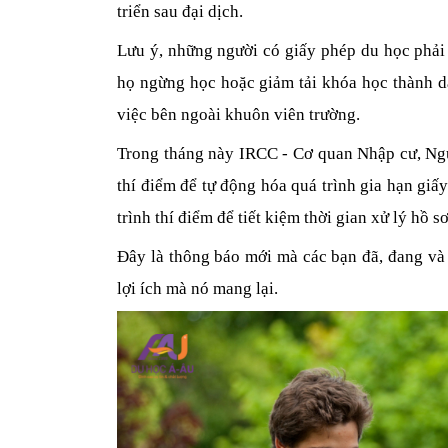
triển sau đại dịch.
Lưu ý, những người có giấy phép du học phải 
họ ngừng học hoặc giảm tải khóa học thành dạ
việc bên ngoài khuôn viên trường.
Trong tháng này IRCC - Cơ quan Nhập cư, Ngư
thí điểm để tự động hóa quá trình gia hạn gi
trình thí điểm để tiết kiệm thời gian xử lý hồ s
Đây là thông báo mới mà các bạn đã, đang và
lợi ích mà nó mang lại.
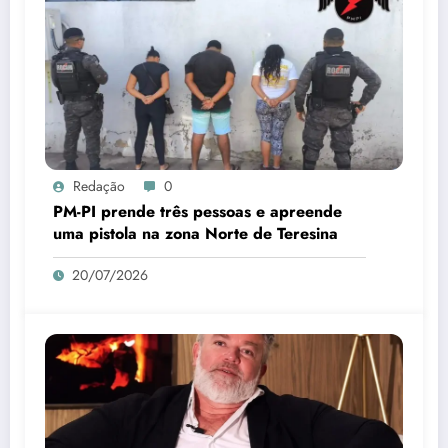
Redação
0
PM-PI prende três pessoas e apreende
uma pistola na zona Norte de Teresina
20/07/2026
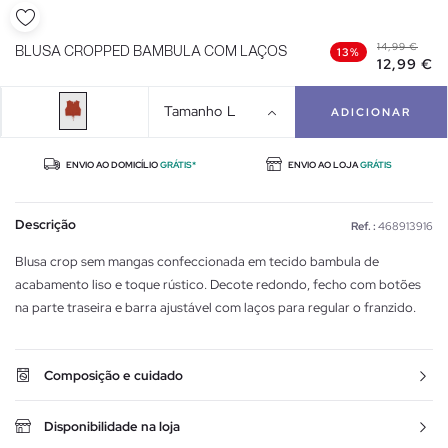
14,99 €
BLUSA CROPPED BAMBULA COM LAÇOS
13%
12,99 €
Tamanho
L
ADICIONAR
ENVIO AO DOMICÍLIO
GRÁTIS*
ENVIO AO LOJA
GRÁTIS
Descrição
Ref. :
468913916
Blusa crop sem mangas confeccionada em tecido bambula de
acabamento liso e toque rústico. Decote redondo, fecho com botões
na parte traseira e barra ajustável com laços para regular o franzido.
Composição e cuidado
Disponibilidade na loja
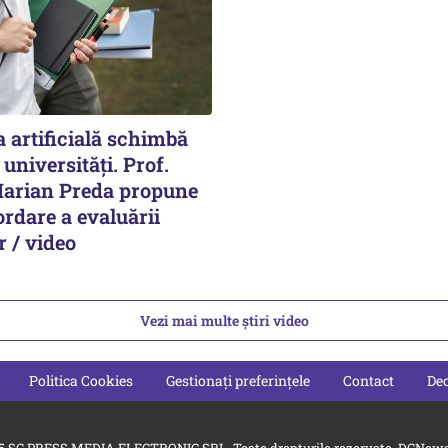
a artificială schimbă
 universități. Prof.
 Marian Preda propune
rdare a evaluării
r / video
Vezi mai multe știri video
Politica Cookies
Gestionați preferințele
Contact
Dec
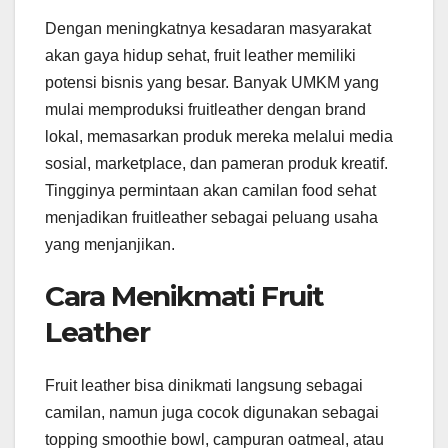
Dengan meningkatnya kesadaran masyarakat
akan gaya hidup sehat, fruit leather memiliki
potensi bisnis yang besar. Banyak UMKM yang
mulai memproduksi fruitleather dengan brand
lokal, memasarkan produk mereka melalui media
sosial, marketplace, dan pameran produk kreatif.
Tingginya permintaan akan camilan food sehat
menjadikan fruitleather sebagai peluang usaha
yang menjanjikan.
Cara Menikmati Fruit
Leather
Fruit leather bisa dinikmati langsung sebagai
camilan, namun juga cocok digunakan sebagai
topping smoothie bowl, campuran oatmeal, atau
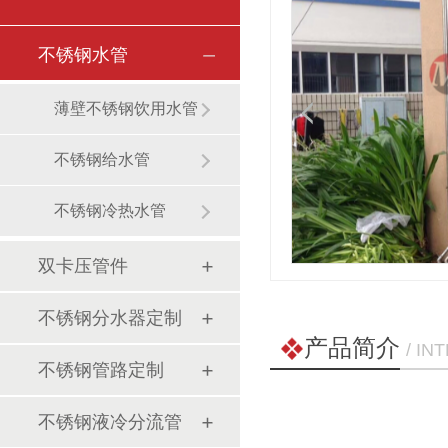
不锈钢水管
薄壁不锈钢饮用水管
不锈钢给水管
不锈钢冷热水管
双卡压管件
不锈钢分水器定制
产品简介
/ I
不锈钢管路定制
不锈钢液冷分流管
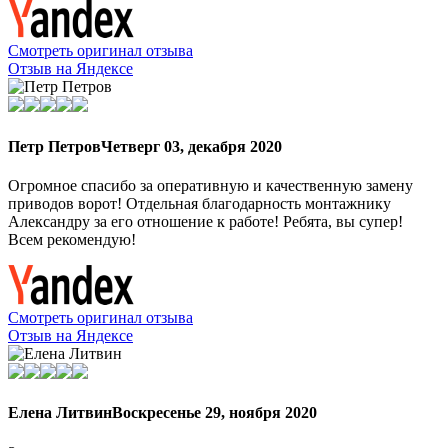
Смотреть оригинал отзыва
Отзыв на Яндексе
Петр Петров
Четверг 03, декабря 2020
Огромное спасибо за оперативную и качественную замену
приводов ворот! Отдельная благодарность монтажнику
Александру за его отношение к работе! Ребята, вы супер!
Всем рекомендую!
Смотреть оригинал отзыва
Отзыв на Яндексе
Елена Литвин
Воскресенье 29, ноября 2020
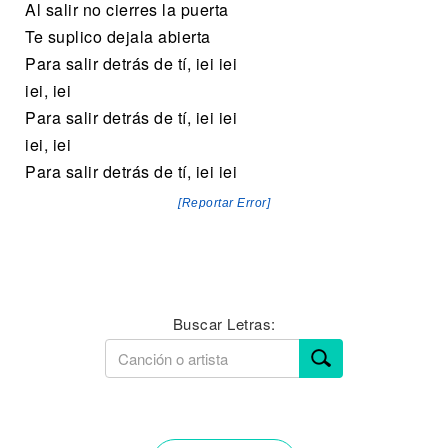
Al salir no cierres la puerta
Te suplico dejala abierta
Para salir detrás de tí, iei iei
iei, iei
Para salir detrás de tí, iei iei
iei, iei
Para salir detrás de tí, iei iei
[Reportar Error]
Buscar Letras:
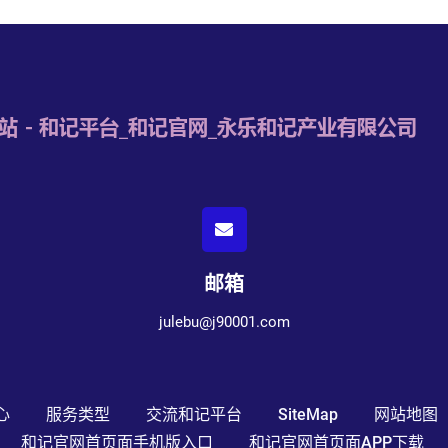
邮箱
julebu@j90001.com
心
服务类型
交流和记平台
SiteMap
网站地图
和记官网首页面手机版入口
和记官网首页面APP下载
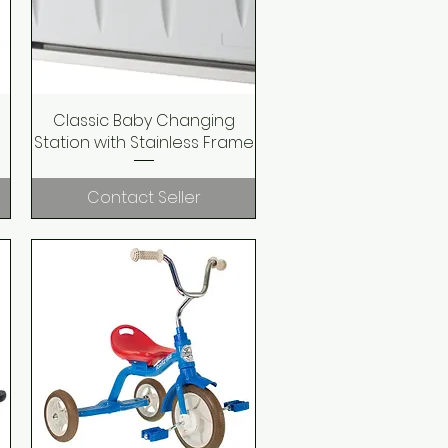
Classic Baby Changing
Quick View
Station with Stainless Frame
Contact Seller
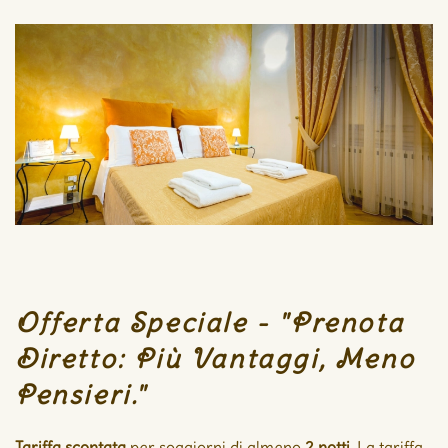
Offerta Speciale - "Prenota
Diretto: Più Vantaggi, Meno
Pensieri."
Tariffa scontata
per soggiorni di almeno
2 notti
. La tariffa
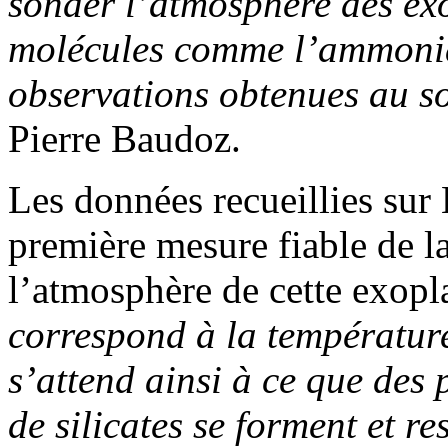
sonder l’atmosphère des exo
molécules comme l’ammonia
observations obtenues au s
Pierre Baudoz.
Les données recueillies sur
première mesure fiable de l
l’atmosphère de cette exopl
correspond à la températur
s’attend ainsi à ce que des 
de silicates se forment et r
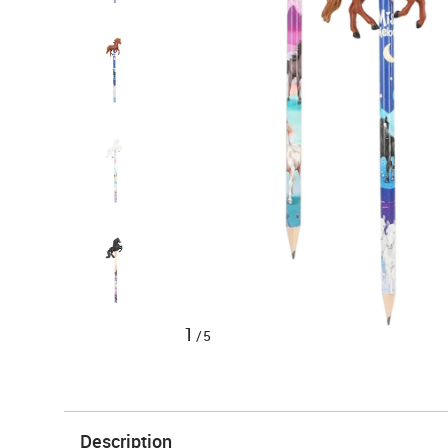
1
/5
Description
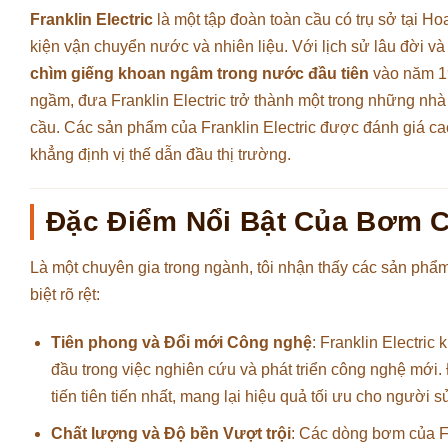
Franklin Electric
là một tập đoàn toàn cầu có trụ sở tại Ho
kiện vận chuyển nước và nhiên liệu. Với lịch sử lâu đời và uy
chìm giếng khoan ngâm trong nước đầu tiên
vào năm 19
ngầm, đưa Franklin Electric trở thành một trong những nhà
cầu. Các sản phẩm của Franklin Electric được đánh giá c
khẳng định vị thế dẫn đầu thị trường.
Đặc Điểm Nổi Bật Của Bơm Ch
Là một chuyên gia trong ngành, tôi nhận thấy các sản phẩm
biệt rõ rệt:
Tiên phong và Đổi mới Công nghệ
: Franklin Electric
đầu trong việc nghiên cứu và phát triển công nghệ mới
tiến tiên tiến nhất, mang lại hiệu quả tối ưu cho người 
Chất lượng và Độ bền Vượt trội
: Các dòng bơm của Fr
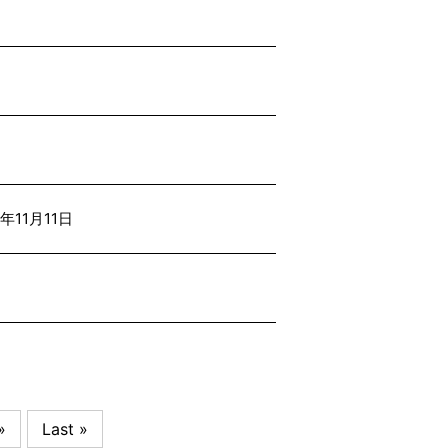
年11月11日
»
Last »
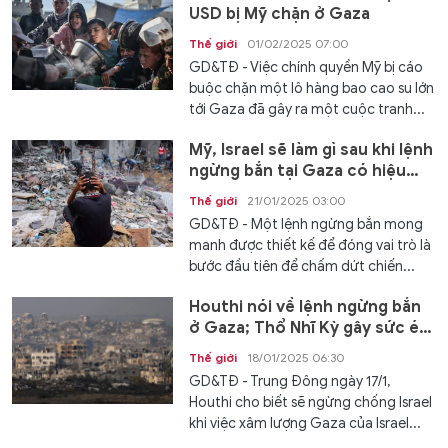
USD bị Mỹ chặn ở Gaza
Thế giới
01/02/2025 07:00
GD&TĐ - Việc chính quyền Mỹ bị cáo
buộc chặn một lô hàng bao cao su lớn
tới Gaza đã gây ra một cuộc tranh...
Mỹ, Israel sẽ làm gì sau khi lệnh
ngừng bắn tại Gaza có hiệu
lực?
Thế giới
21/01/2025 03:00
GD&TĐ - Một lệnh ngừng bắn mong
manh được thiết kế để đóng vai trò là
bước đầu tiên để chấm dứt chiến...
Houthi nói về lệnh ngừng bắn
ở Gaza; Thổ Nhĩ Kỳ gây sức ép
ở Syria
Thế giới
18/01/2025 06:30
GD&TĐ - Trung Đông ngày 17/1,
Houthi cho biết sẽ ngừng chống Israel
khi việc xâm lượng Gaza của Israel...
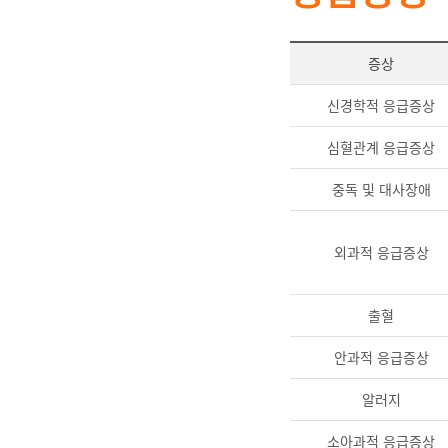
증상
신경학적 응급증상
심혈관계 응급증상
중독 및 대사장애
외과적 응급증상
출혈
안과적 응급증상
알러지
소아과적 응급증상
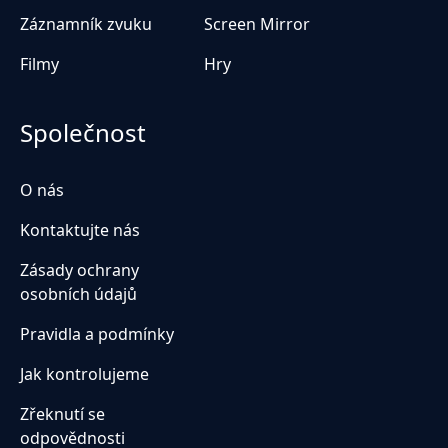
Záznamník zvuku
Screen Mirror
Filmy
Hry
Společnost
O nás
Kontaktujte nás
Zásady ochrany
osobních údajů
Pravidla a podmínky
Jak kontrolujeme
Zřeknutí se
odpovědnosti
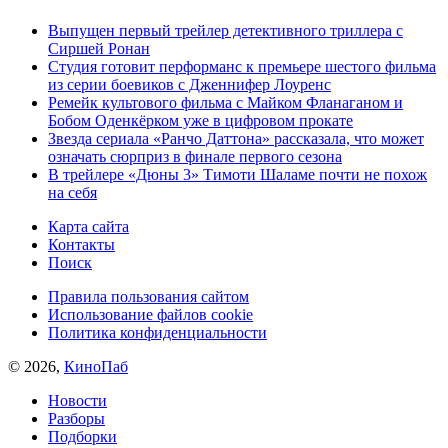
Выпущен первый трейлер детективного триллера с
Сиршей Ронан
Студия готовит перформанс к премьере шестого фильма
из серии боевиков с Дженнифер Лоуренс
Ремейк культового фильма с Майком Фланаганом и
Бобом Оденкёрком уже в цифровом прокате
Звезда сериала «Ранчо Даттона» рассказала, что может
означать сюрприз в финале первого сезона
В трейлере «Дюны 3» Тимоти Шаламе почти не похож
на себя
Карта сайта
Контакты
Поиск
Правила пользования сайтом
Использование файлов cookie
Политика конфиденциальности
© 2026,
КиноПаб
Новости
Разборы
Подборки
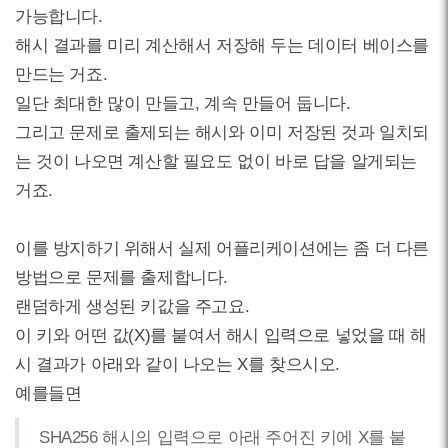
가능합니다.
해시 결과를 미리 계산해서 저장해 두는 데이터 베이스를
만드는 거죠.
일단 최대한 많이 만들고, 계속 만들어 둡니다.
그리고 문제로 출제되는 해시와 이미 저장된 것과 일치되
는 것이 나오면 계산할 필요도 없이 바로 답을 알게되는
거죠.
이를 방지하기 위해서 실제 어플리케이션에는 좀 더 다른
방법으로 문제를 출제합니다.
랜덤하게 생성된 키값을 주고요.
이 키와 어떤 값(X)를 붙여서 해시 입력으로 넣었을 때 해
시 결과가 아래와 같이 나오는 X를 찾으시오.
예를들면
SHA256 해시의 입력으로 아래 주어진 키에 X를 붙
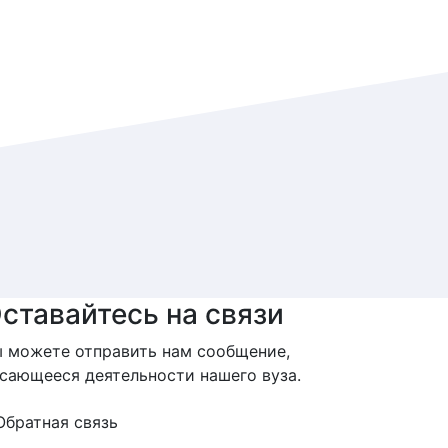
ставайтесь на связи
 можете отправить нам сообщение,
сающееся деятельности нашего вуза.
Обратная связь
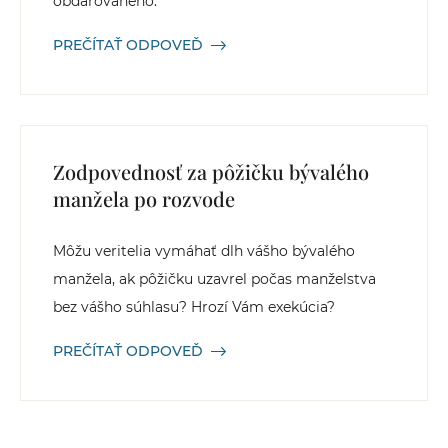
obdarovaného.
PREČÍTAŤ ODPOVEĎ
Zodpovednosť za pôžičku bývalého
manžela po rozvode
Môžu veritelia vymáhať dlh vášho bývalého
manžela, ak pôžičku uzavrel počas manželstva
bez vášho súhlasu? Hrozí Vám exekúcia?
PREČÍTAŤ ODPOVEĎ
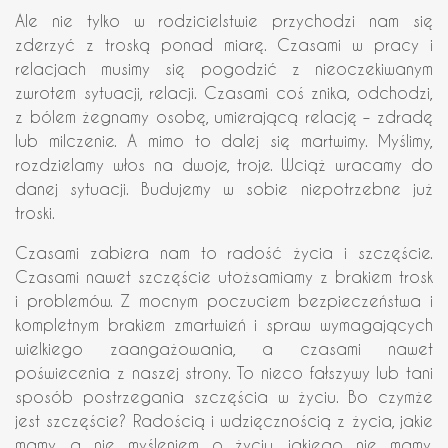
Ale nie tylko w rodzicielstwie przychodzi nam się
zderzyć z troską ponad miarę. Czasami w pracy i
relacjach musimy się pogodzić z nieoczekiwanym
zwrotem sytuacji, relacji. Czasami coś znika, odchodzi,
z bólem żegnamy osobę, umierającą relację – zdradę
lub milczenie. A mimo to dalej się martwimy. Myślimy,
rozdzielamy włos na dwoje, troje. Wciąż wracamy do
danej sytuacji. Budujemy w sobie niepotrzebne już
troski.
Czasami zabiera nam to radość życia i szczęście.
Czasami nawet szczęście utożsamiamy z brakiem trosk
i problemów. Z mocnym poczuciem bezpieczeństwa i
kompletnym brakiem zmartwień i spraw wymagających
wielkiego zaangażowania, a czasami nawet
poświecenia z naszej strony. To nieco fałszywy lub tani
sposób postrzegania szczęścia w życiu. Bo czymże
jest szczęście? Radością i wdzięcznością z życia, jakie
mamy, a nie myśleniem o życiu, jakiego nie mamy.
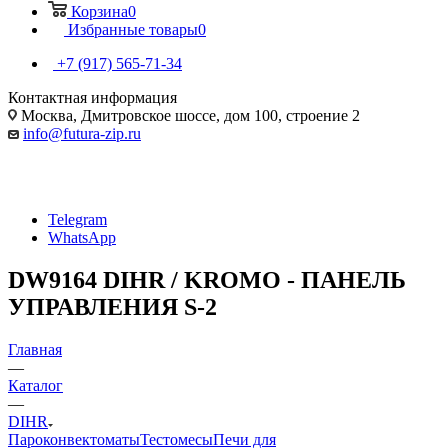
Корзина
0
Избранные товары
0
+7 (917) 565-71-34
Контактная информация
Москва, Дмитровское шоссе, дом 100, строение 2
info@futura-zip.ru
Telegram
WhatsApp
DW9164 DIHR / KROMO - ПАНЕЛЬ
УПРАВЛЕНИЯ S-2
Главная
—
Каталог
—
DIHR
Пароконвектоматы
Тестомесы
Печи для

§ §

YOUR INSTRUCTIONS:
Write out the lines above, from the first one up to and including the line containing "lợi ích mà nó mang lại.", without the pictures.

ANSWER TO THE PROBLEM:
triển sau đại dịch.
Lưu ý, những người có giấy phép du học phải 
họ ngừng học hoặc giảm tải khóa học thành dạ
việc bên ngoài khuôn viên trường.
Trong tháng này IRCC - Cơ quan Nhập cư, Ngư
thí điểm để tự động hóa quá trình gia hạn gi
trình thí điểm để tiết kiệm thời gian xử lý hồ s
Đây là thông báo mới mà các bạn đã, đang và
lợi ích mà nó mang lại.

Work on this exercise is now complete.